A win on Sunday would do a lot for Eli Manning’s legacy, for those who care about such things. He’d become the first Giants quarterback to win the Super Bowl twice. He’d have as many victories in the game as the great John Elway. He’d have more rings than his brother Peyton. And of course, much has been made about how a second Super Bowl title would boost his chances at induction into the Hall of Fame. But here’s something else on the line Sunday: If the Giants win, Manning would establish himself as Tom Brady’s tormentor.
No matter what happens on Sunday, Brady will go down as one of the best quarterbacks of all-time. He already has three Super Bowl victories in four trips to the game, and that’s pretty incredible. But if the Giants win Sunday, Eli Manning will have beaten the great Brady twice on the sport’s biggest stage. And we already know how hard Brady took the last loss: He says he still can’t watch highlights from that game. That loss is the only blemish on the Brady-era Patriots’ Super Bowl record, and so to lose again to the same team, and the same quarterback, would firmly establish Eli as Brady’s Super Bowl nemesis.
It’s probably worth acknowledging at this point that Brady and Manning aren’t the only two players who will take the field Sunday, and they won’t be the only ones who will determine the game’s outcome. But they’re the most important players on their respective teams, and it’s hardly a new development that the quarterback of a football team is the center of attention. Hell, plenty’s already been written about Brady’s rivalry with Eli’s brother Peyton. But it’s the youngest Manning brother who has a chance to do for a second time what no other quarterback has been able to do: beat Brady in a Super Bowl.
The off-the-field differences between Eli Manning (a man married to his college sweetheart) and Tom Brady (a man married to Gisele freaking Bündchen) have long been apparent. But even as Manning turns in the best season of his career (and gets the credit he deserves for doing so), he’s still something of an underdog here. He’s still the guy who not all that long ago caused a stir by proclaiming himself an elite quarterback, going up against the guy with a pair of MVP awards. Manning may never accomplish some of the things Brady has on the field, but beating Brady twice in the Super Bowl would become a talking point (for fans and media) for the rest of his career — and the rest of Brady’s, too. (We suppose they could meet in the big game again at some point, thus changing the story of their rivalry, but that’s really getting ahead of things.)

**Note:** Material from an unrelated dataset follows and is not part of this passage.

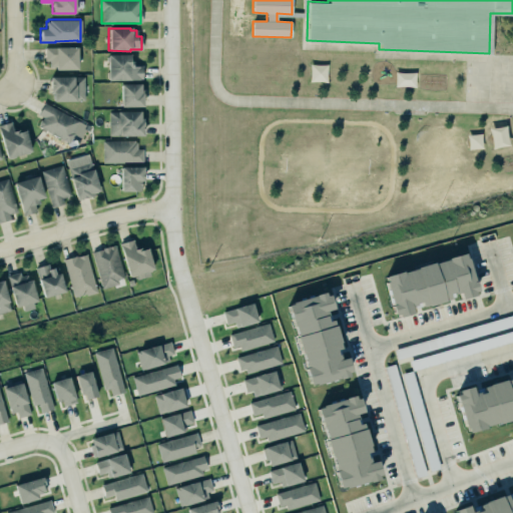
[(77,47),(45,47),(45,61),(52,61),(52,70),(77,70),(77,47)]
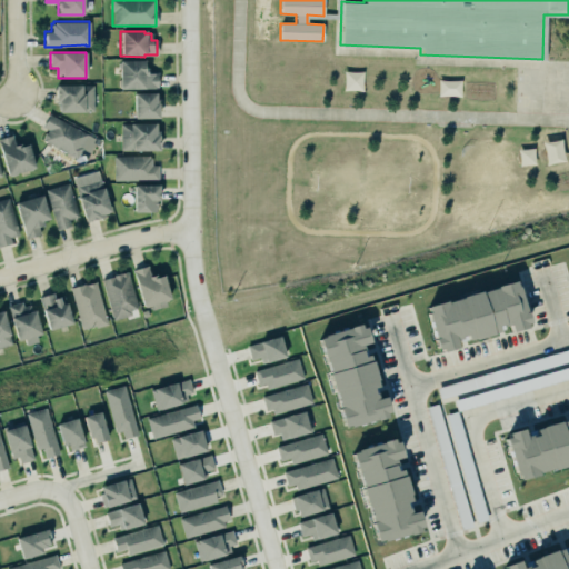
[(117,61),(142,60),(142,68),(146,68),(146,73),(156,73),(157,88),(118,89),(117,61)]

Giants fans don’t exactly need any more reasons to root for Eli Manning on Sunday. Neither, for that matter, do Patriots-haters. But if Manning pulls this off, he’d establish himself as a thorn in the side of Brady, which to anyone who takes joy in the suffering of the mighty Patriots, is exciting in its own right. Of course, all of this only applies if Eli wins on Sunday. Eli needs to win on Sunday.